Does meditation help to relieve stress?

Meditation can help in a number of ways. Number 1 is the fundamental technique of meditation to help quiet the mind. People have probably noticed, particularly when they’re nervous, that their minds start generating more and more thoughts about how to control whatever it is they’re nervous about. Not only does that not work, it actually increases nervousness or anxiety. With meditation we train our minds to quiet down. In training our mind to quiet down, it changes our whole nervous system so that we go into other parts of our brain that aren’t related to the survival parts of our brain, which is what generates all the fear.

I’ve never heard it put that way. It makes sense.

What’s happening is if we perceive an event as more of a danger, it triggers the brainstem part of our brain, which has to do with survival. The difficulty is, as humans, it’s hard to differentiate, so that anything can kind of look like that even though it may not be a total threat to us. We start operating from that fight or flight part of our brain, the more primitive part of our brain. In other words, we are more evolutionarily wired to scan for danger all the time. That part of the brain is always on alert, it’s always looking.

How often does somebody have to meditate to get the benefit?

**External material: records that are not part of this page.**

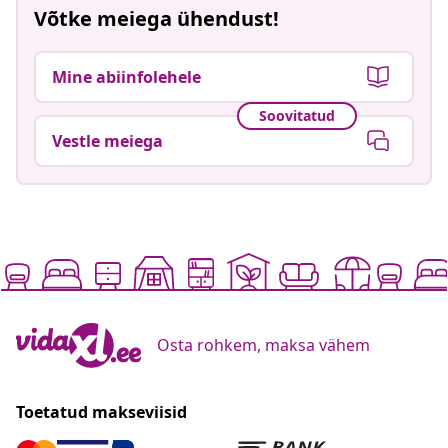
Võtke meiega ühendust!
Mine abiinfolehele
Soovitatud
Vestle meiega
Osta rohkem, maksa vähem
Toetatud makseviisid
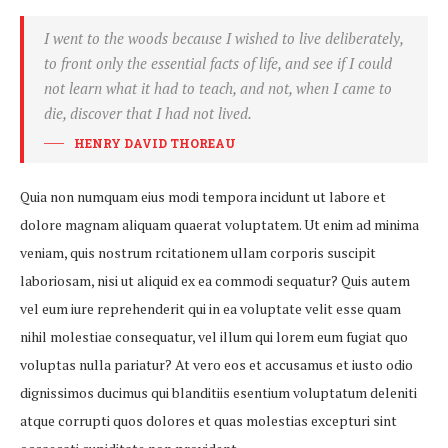
I went to the woods because I wished to live deliberately,
to front only the essential facts of life, and see if I could
not learn what it had to teach, and not, when I came to
die, discover that I had not lived.
HENRY DAVID THOREAU
Quia non numquam eius modi tempora incidunt ut labore et
dolore magnam aliquam quaerat voluptatem. Ut enim ad minima
veniam, quis nostrum rcitationem ullam corporis suscipit
laboriosam, nisi ut aliquid ex ea commodi sequatur? Quis autem
vel eum iure reprehenderit qui in ea voluptate velit esse quam
nihil molestiae consequatur, vel illum qui lorem eum fugiat quo
voluptas nulla pariatur? At vero eos et accusamus et iusto odio
dignissimos ducimus qui blanditiis esentium voluptatum deleniti
atque corrupti quos dolores et quas molestias excepturi sint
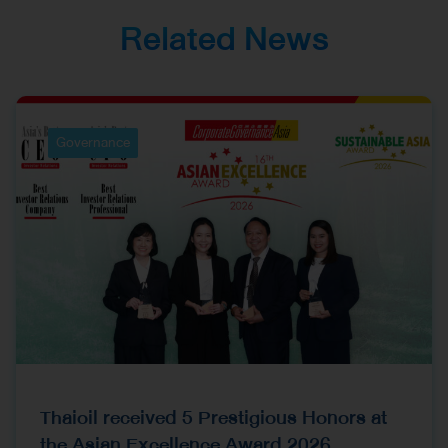
Investor Relations
Related News
Governance
Thaioil received 5 Prestigious Honors at
the Asian Excellence Award 2026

I don’t think there is anything that has a number like that attached to it. What we do know is the more you train, the better you get. But I’m a perfect example of someone who’s been meditating for 18 years, and I still don’t meditate on a daily basis, but I go on retreats. What we say is when you’re driving, and you’re stopped at a stop light, you can actually take that minute and meditate. What I mean by that is you can withdraw your attention from all your thoughts, all your worry about, ‘are you going to get there on time,’ and ‘why does the red light only stop for you,’ blah, blah, and you can feel your hands, you can feel your breath, and you can look at the sky, and you can actually be present in that moment for one minute. And that brings benefit. The more you practice it, the easier it is to find those moments all day long.

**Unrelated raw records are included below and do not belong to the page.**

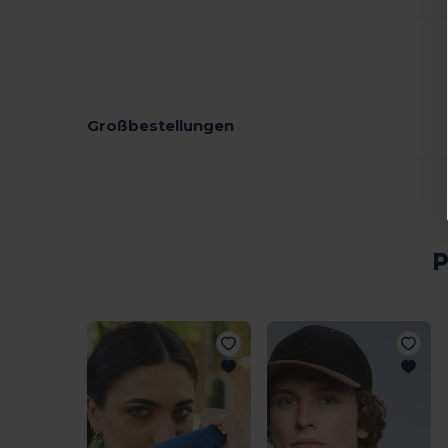
Großbestellungen
P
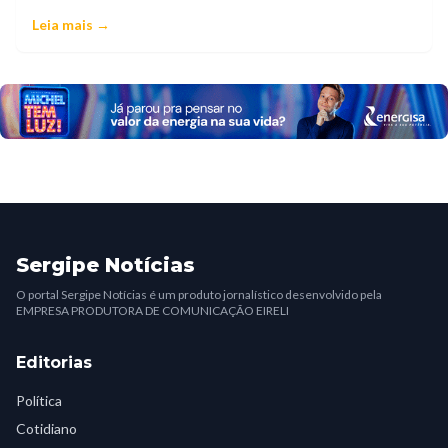
Leia mais →
Sergipe Notícias
O portal Sergipe Notícias é um produto jornalístico desenvolvido pela
EMPRESA PRODUTORA DE COMUNICAÇÃO EIRELI
Editorias
Política
Cotidiano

Do most people need some kind of instruction to learn how to meditate?

Most people think that meditation equals having a quiet mind, and therefore they can’t meditate because they sit down and close their eyes and their minds go bonkers. They do benefit from instruction. It’s just training the mind, it’s not achieving a certain mindspace. … There’s a million places on the web to get instruction. There are lots of wonderful books, all kinds of meditation groups. Classes. But the simplest thing is to sit down for five minutes or as long as you can, bring awareness to your breathing, every time you realize your mind has wandered off, which it will do, bring it back to your breath—over and over and over again.